O levantamento da inflação de abril, medida pelo IPCA-15, realizado pelo Instituto Brasileiro de Geografia e Estatística (IBGE) apontou que os alimentos da mesa dos brasileiros ficaram 15% mais caros do último ano para agora.

Essa alta, no entanto, é apenas uma média, com diversos alimentos apresentando uma alta ainda maior. Os tubérculos e as raízes, como o aipim e a abobrinha, registraram uma alta de 68% nos últimos 12 meses, sendo 46,75% somente neste ano de 2022.

A cenoura e o tomate, por sua vez, apresentaram um encarecimento ainda maior, de 195% e 117,49% neste último ano. A batata registrou um aumento de 38,68%, enquanto o preço da laranja-baía cresceu 25,4%, e o do mamão 40,33%.

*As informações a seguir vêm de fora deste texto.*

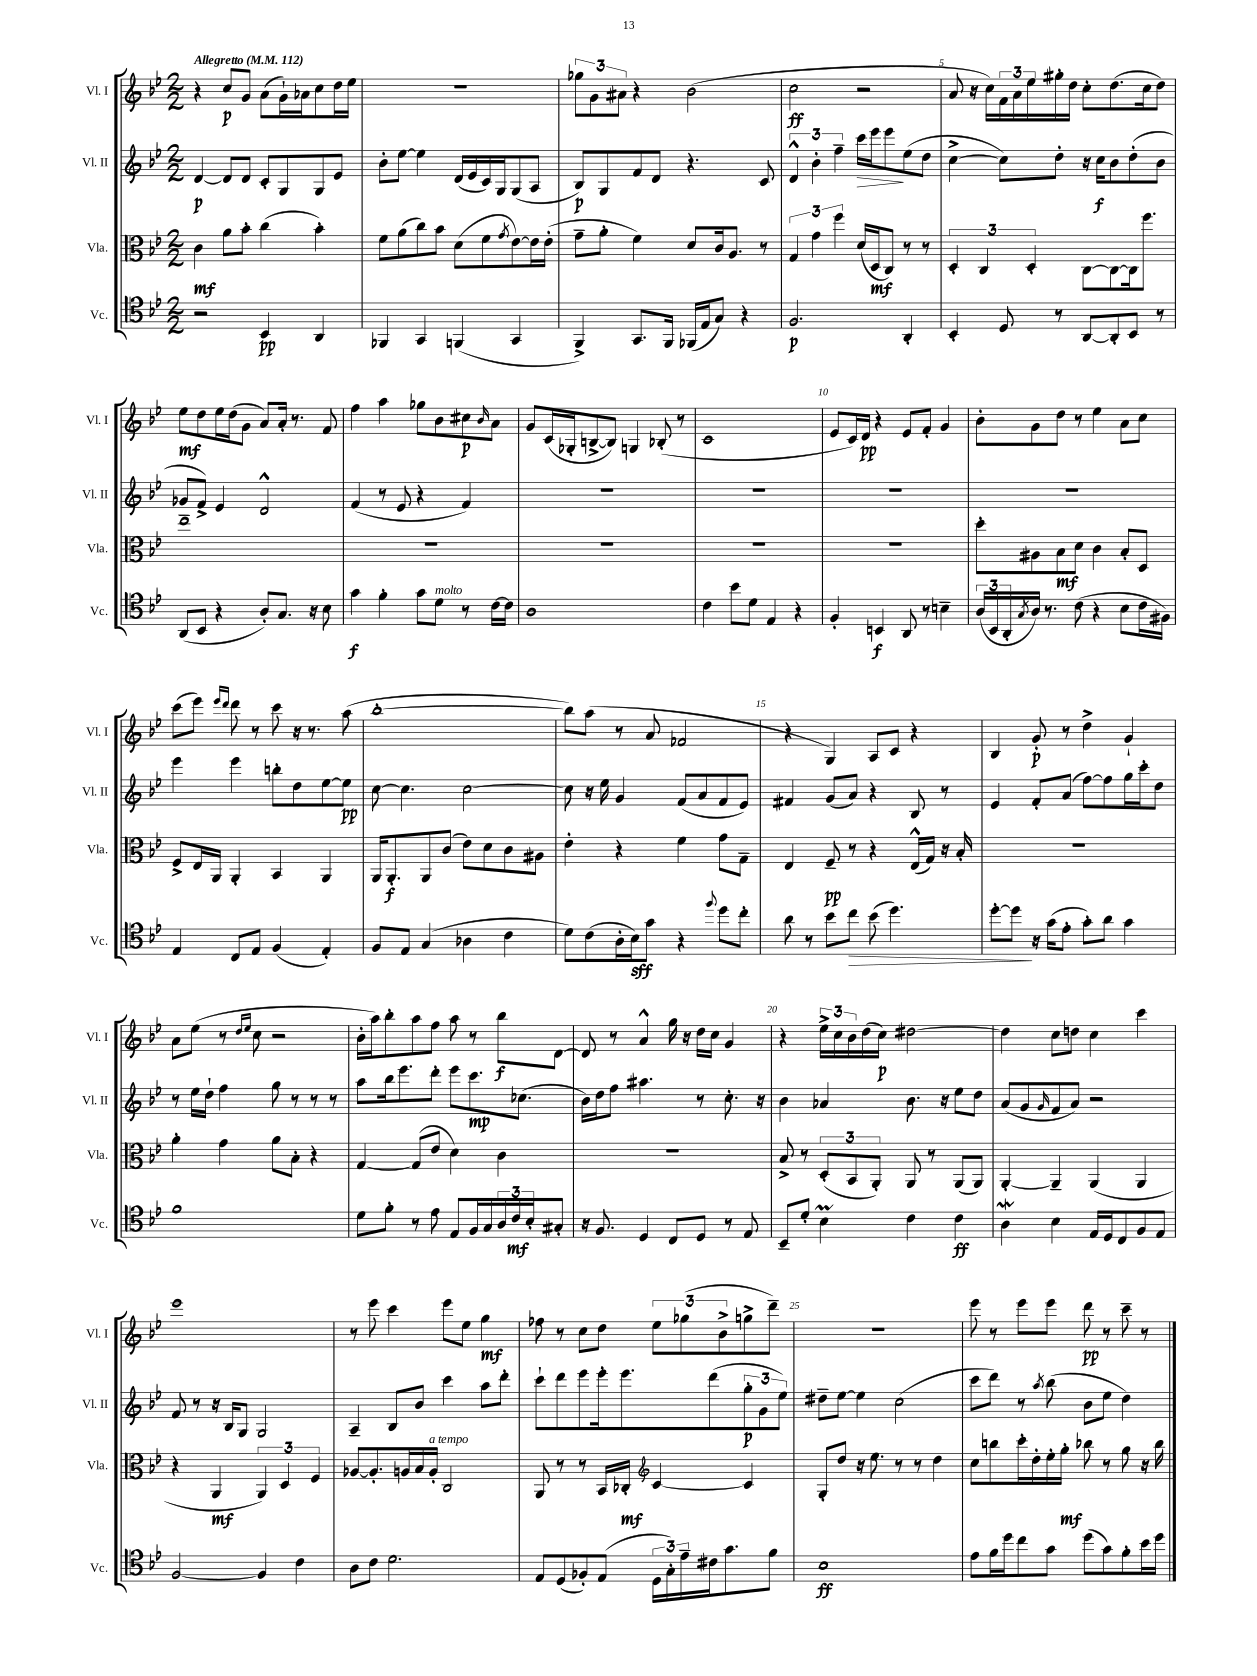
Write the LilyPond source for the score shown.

<<
\new StaffGroup <<
\new Staff = "s0" \with { instrumentName = "Vl. I" shortInstrumentName = "Vl. I" } {
    \clef treble \key bes \major \numericTimeSignature \time 2/2 \tempo "Allegretto" 4 = 112
    r4 c''8\p g'8 a'8( g'16-!) aes'16 c''8 d''16 ees''16 |
    R1 |
    \tuplet 3/2 { ges''8 g'8 ais'8 } r4 bes'2( |
    c''2\ff r2 |
    a'8 r16 c''16) \tuplet 3/2 { f'16 a'16 ees''16 } gis''16-. d''16 c''8-. d''8.( c''16 d''8) |
    ees''8\mf d''8 ees''16 d''16( g'8 a'8) a'16-. r8. f'8 |
    f''4 a''4 ges''8 bes'8 cis''8\p \grace { bes'16 } a'8 |
    g'8 c'16( ges16-. b8~-> b8) g4 bes8-.( r8 |
    c'1 |
    ees'8 c'16) d'16\pp r4 ees'8 f'8-. g'4 |
    bes'8-. g'8 d''8 r8 ees''4 a'8 c''8 |
    c'''8( ees'''8) \grace { ees'''16 d'''16 } d'''8 r8 c'''8 r16 r8. a''8( |
    bes''1~-. |
    bes''8) a''8( r8 a'8 fes'2 |
    r4 g4) a8 c'8 r4 |
    bes4 g'8-.\p r8 d''4-> g'4-! |
    a'8 ees''8( r8 \grace { d''16 ees''16 } c''8 r2 |
    bes'16-. a''16) bes''8-. a''8 f''8 a''8 r8 bes''8\f d'8~ |
    d'8 r8 a'4-^ g''16 r16 d''16 c''16 g'4 |
    r4 \tuplet 3/2 { ees''16-> c''16 bes'16 } d''16( c''16\p) dis''2~ |
    dis''4 c''8 d''8 c''4 c'''4 |
    ees'''1 |
    r8 ees'''8 c'''4 ees'''8 ees''8 g''4\mf |
    fes''8 r8 c''8 d''8 \tuplet 3/2 { ees''8 ges''8( bes'8-> } g''8-> d'''8--) |
    r1 |
    ees'''8 r8 ees'''8 ees'''8 d'''8\pp r8 c'''8-- r8 \bar "|." |
}
\new Staff = "s1" \with { instrumentName = "Vl. II" shortInstrumentName = "Vl. II" } {
    \clef treble \key bes \major \numericTimeSignature \time 2/2
    d'4~\p d'8 d'8 c'8-. g8 g8 ees'8 |
    bes'8-. ees''8~ ees''4 d'16( ees'16 c'16) g16 g8( a8 |
    bes8\p) g8 f'8 d'8 r4. c'8 |
    \tuplet 3/2 { d'4-^ bes'4-. f''4-- } c'''16\> ees'''16 ees'''8\! ees''8( d''8 |
    c''4~-> c''8) d''8-. r16 c''16\f bes'8 d''8-.( bes'8 |
    ges'8 f'8->) ees'4 d'2-^ |
    f'4( r8 ees'8 r4 f'4) |
    R1 |
    R1 |
    R1 |
    R1 |
    ees'''4 ees'''4 b''8-. d''8 ees''8~ ees''8\pp |
    c''8~ c''4. c''2~ |
    c''8 r16 ees''16 g'4 f'8( a'8 f'8 ees'8) |
    fis'4 g'8( a'8) r4 bes8 r8 |
    ees'4 f'8-. a'8( f''8~) f''8 g''16 c'''16-. d''8 |
    r8 ees''16 d''16-! f''4 g''8 r8 r8 r8 |
    a''8 bes''16 ees'''8. d'''8-. ees'''8 c'''8.\mp ces''8.( |
    bes'16) d''16 f''8 ais''4. r8 c''8.-. r16 |
    bes'4 aes'4 bes'8. r16 ees''8 d''8 |
    a'8( g'8 \grace { g'16 } f'8 a'8) r2 |
    f'8 r8 r16 bes16 g8 g2 |
    a4-- bes8 bes'8 c'''4 a''8 d'''8-. |
    c'''8-! d'''8 ees'''8 ees'''16-. ees'''8. d'''8( \tuplet 3/2 { g''8-.\p g'8 ees''8) } |
    dis''8-- ees''8~ ees''4 c''2( |
    c'''8 d'''8) r8 \acciaccatura { a''8 } bes''8( bes'8 ees''8 d''4) \bar "|." |
}
\new Staff = "s2" \with { instrumentName = "Vla." shortInstrumentName = "Vla." } {
    \clef alto \key bes \major \numericTimeSignature \time 2/2
    c'4\mf a'8 bes'8-. c''4( bes'4-.) |
    f'8 a'8( c''8) bes'8 d'8( f'8 \acciaccatura { g'8 } ees'8~) ees'16 ees'16-.( |
    g'8-- a'8-. f'4) d'8 c'16 a8. r8 |
    \tuplet 3/2 { g4 g'4 f''4 } d'16( d16\mf c8) r8 r8 |
    \tuplet 3/2 { d4-. c4 d4-. } c8~ c8~ c16 f''8. |
    ees''1-- |
    R1 |
    R1 |
    R1 |
    R1 |
    d''8-. ais8 bes8\mf d'8 c'4 bes8-. d8 |
    f8-> ees16 a,16 a,4-. bes,4 a,4 |
    a,16 a,8.-.\f a,8 c'8( ees'8) d'8 c'8 ais8 |
    ees'4-. r4 f'4 g'8 g8-- |
    ees4 f8--\pp r8 r4 ees16-^( g16) r16 bes16-. |
    R1 |
    a'4-. g'4 a'8 bes8-. r4 |
    g4~ g8( ees'8 d'4) c'4 |
    R1 |
    bes8-> r8 \tuplet 3/2 { d8-.( bes,8 a,8-.) } a,8 r8 a,8( a,8) |
    a,4~-. a,4-- a,4( a,4 |
    r4 a,4\mf \tuplet 3/2 { a,4) d4 f4 } |
    aes8~ aes8.-. a16 bes16 a16-.^\markup { \italic "a tempo" } c2 |
    a,8 r8 r8 bes,16 ces16-.\mf \clef treble c'4~ c'4 |
    g8-. d''8 r16 ees''8. r8 r8 d''4 |
    c''8 b''8 c'''16-. d''16-. ees''16-. g''16-.\mf bes''8 r8 g''8 r16 bes''16 \bar "|." |
}
\new Staff = "s3" \with { instrumentName = "Vc." shortInstrumentName = "Vc." } {
    \clef tenor \key bes \major \numericTimeSignature \time 2/2
    r2 bes,4\pp a,4 |
    fes,4 g,4 f,4( g,4 |
    f,4->) g,8. f,16 fes,16( ees16 g8) r4 |
    f2.\p a,4-. |
    bes,4-. d8 r8 a,8~ a,8-. bes,8 r8 |
    a,8( bes,8 r4 a8-.) g8. r16 bes8 |
    g'4\f f'4-. g'8 d'8^\markup { \italic "molto" } r8 c'16~ c'16 |
    a1 |
    c'4 bes'8 d'8 ees4 r4 |
    f4-. b,4\f a,8 r8 b4-- |
    \tuplet 3/2 { a16( bes,16 a,16-. } \acciaccatura { g8 } a16) r8. c'8( r4 bes8 c'16 fis16) |
    ees4 c8 ees8 f4( ees4-.) |
    f8 ees8 g4( aes4 c'4 |
    d'8) c'8( a16-. bes16\sff) g'8 r4 \appoggiatura { f''8 } d''8 c''8-. |
    a'8 r8 bes'8 c''8\> bes'8( d''4.) |
    d''8~-. d''8\! r16 g'16( ees'8-. g'8-.) a'8 g'4 |
    f'1 |
    d'8 f'8-. r8 ees'8 ees8 f16 g16 \tuplet 3/2 { a16 c'16\mf bes16-. } gis8-. |
    r16 f8. d4 c8 d8 r8 ees8 |
    bes,8-- d'8-. bes4\prall c'4 c'4\ff |
    a4\mordent bes4 ees16 d16 c8 f8 ees8 |
    f2~ f4 c'4 |
    a8 c'8 d'2. |
    ees8 d8( fes8-.) ees8( \tuplet 3/2 { d16 g16-.) ees'16-- } cis'16 g'8. f'8 |
    bes1\ff |
    ees'8 f'16 d''16 c''8 g'8 d''8( g'8) f'8-. bes'16 d''16 \bar "|." |
}
>>
>>
\layout { \context { \Score \override BarNumber.break-visibility = ##(#f #t #t) barNumberVisibility = #(every-nth-bar-number-visible 5) } }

De acordo com a Companhia Nacional de Abastecimento (Conab), a transição das safras de verão para inverno pressiona o preço para cima, por conta da queda da demanda. A cenoura, por sua vez, teve um aumento ainda mais expressivo devido à perda na produção, causada pelas chuvas em Minas Gerais.

O segundo grupo mais afetado pela alta dos preços foram as hortaliças e as verduras, que subiram 35,75%. Só o repolho ficou 60% mais caro entre o ano passado e hoje, enquanto o preço da alface cresceu 46,22%.

Alimentos processados, como é o caso do macarrão e da farinha também apresentaram alta nesse último ano, com um aumento de 15,04% e 19,82% respectivamente. Já o óleo de soja, utilizado na cozinha em todo Brasil, registrou uma subida de 30%. Até mesmo o fubá, tradicionalmente um dos alimentos mais baratos alcançou um aumento no preço de 29%. Por fim, tanto o açúcar cristal quanto o açúcar refinado marcaram uma inflação por volta dos 37%.